Institute for Genome Sciences, University of Maryland School of Medicine, Baltimore, MD, USA.
Nucleic Acids Res. 2010 Jan;38(Database issue):D754-64. doi: 10.1093/nar/gkp832. Epub 2009 Oct 22.
The Gemina system (http://gemina.igs.umaryland.edu) identifies, standardizes and integrates the outbreak metadata for the breadth of NIAID category A-C viral and bacterial pathogens, thereby providing an investigative and surveillance tool describing the Who [Host], What [Disease, Symptom], When [Date], Where [Location] and How [Pathogen, Environmental Source, Reservoir, Transmission Method] for each pathogen. The Gemina database will provide a greater understanding of the interactions of viral and bacterial pathogens with their hosts and infectious diseases through in-depth literature text-mining, integrated outbreak metadata, outbreak surveillance tools, extensive ontology development, metadata curation and representative genomic sequence identification and standards development.
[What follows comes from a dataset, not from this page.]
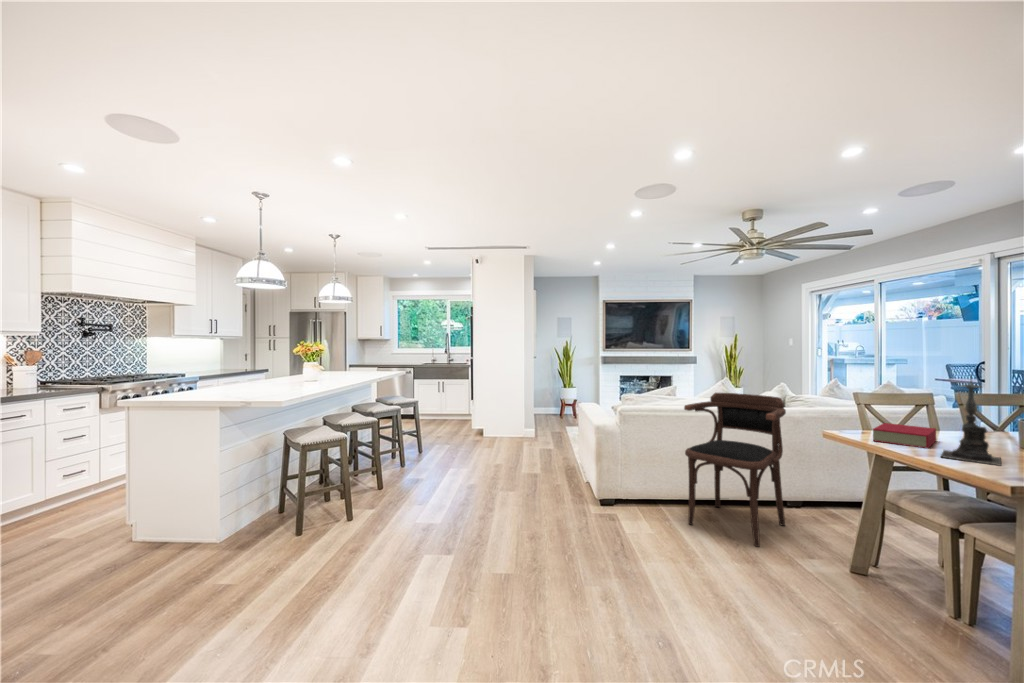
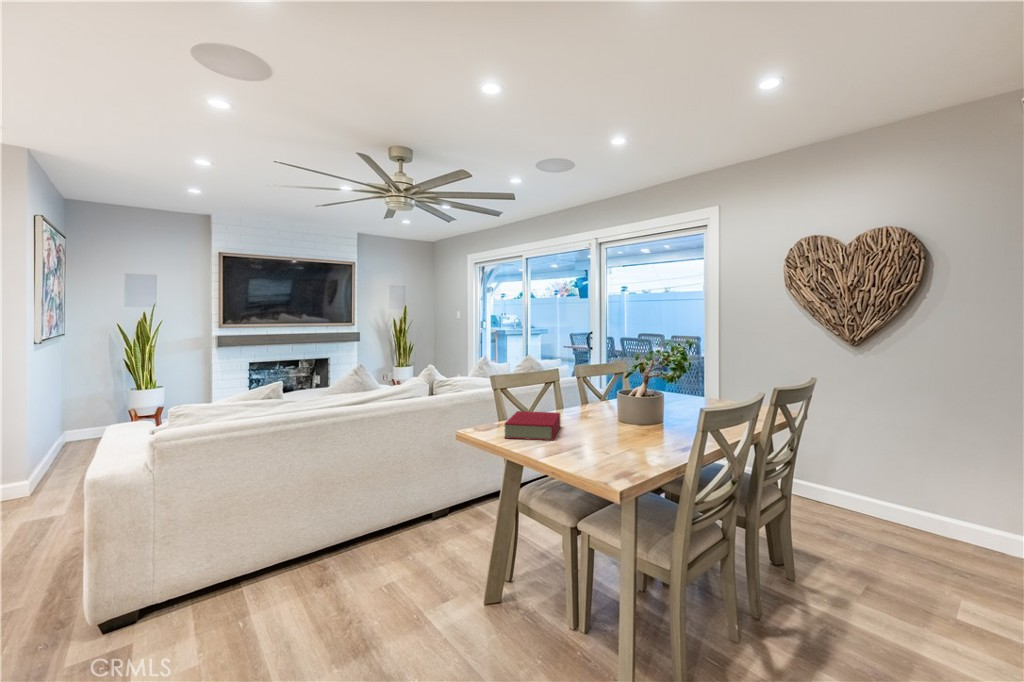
candle holder: present [941,376,1001,466] -> none [563,351,611,457]
armchair: present [684,393,786,547] -> none [290,385,426,599]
The Gemina web interface provides metadata selection and retrieval of a pathogen's; Infection Systems (Pathogen, Host, Disease, Transmission Method and Anatomy) and Incidents (Location and Date) along with a hosts Age and Gender. The Gemina system provides an integrated investigative and geospatial surveillance system connecting pathogens, pathogen products and disease anchored on the taxonomic ID of the pathogen and host to identify the breadth of hosts and diseases known for these pathogens, to identify the extent of outbreak locations, and to identify unique genomic regions with the DNA Signature Insignia Detection Tool.
Gemina 系统(http://gemina.igs.umaryland.edu)用于识别、标准化和整合 NIAID 类别 A-C 病毒和细菌病原体的暴发元数据,从而提供一个描述每个病原体的“Who[宿主]、What[疾病、症状]、When[日期]、Where[地点]和 How[病原体、环境源、宿主、传播方式]”的调查和监测工具。通过深入的文献文本挖掘、整合暴发元数据、暴发监测工具、广泛的本体开发、元数据管理以及代表性基因组序列鉴定和标准制定,Gemina 数据库将有助于深入了解病毒和细菌病原体与其宿主和传染病之间的相互作用。Gemina 网络界面提供了病原体的感染系统(病原体、宿主、疾病、传播方式和解剖学)和事件(地点和日期)的元数据选择和检索功能,以及宿主的年龄和性别。Gemina 系统提供了一个集成的调查和地理空间监测系统,通过病原体和宿主的分类学 ID 连接病原体、病原体产物和疾病,以确定这些病原体已知的宿主和疾病的范围,确定暴发地点的范围,并使用 DNA 特征标识检测工具识别具有独特基因组区域。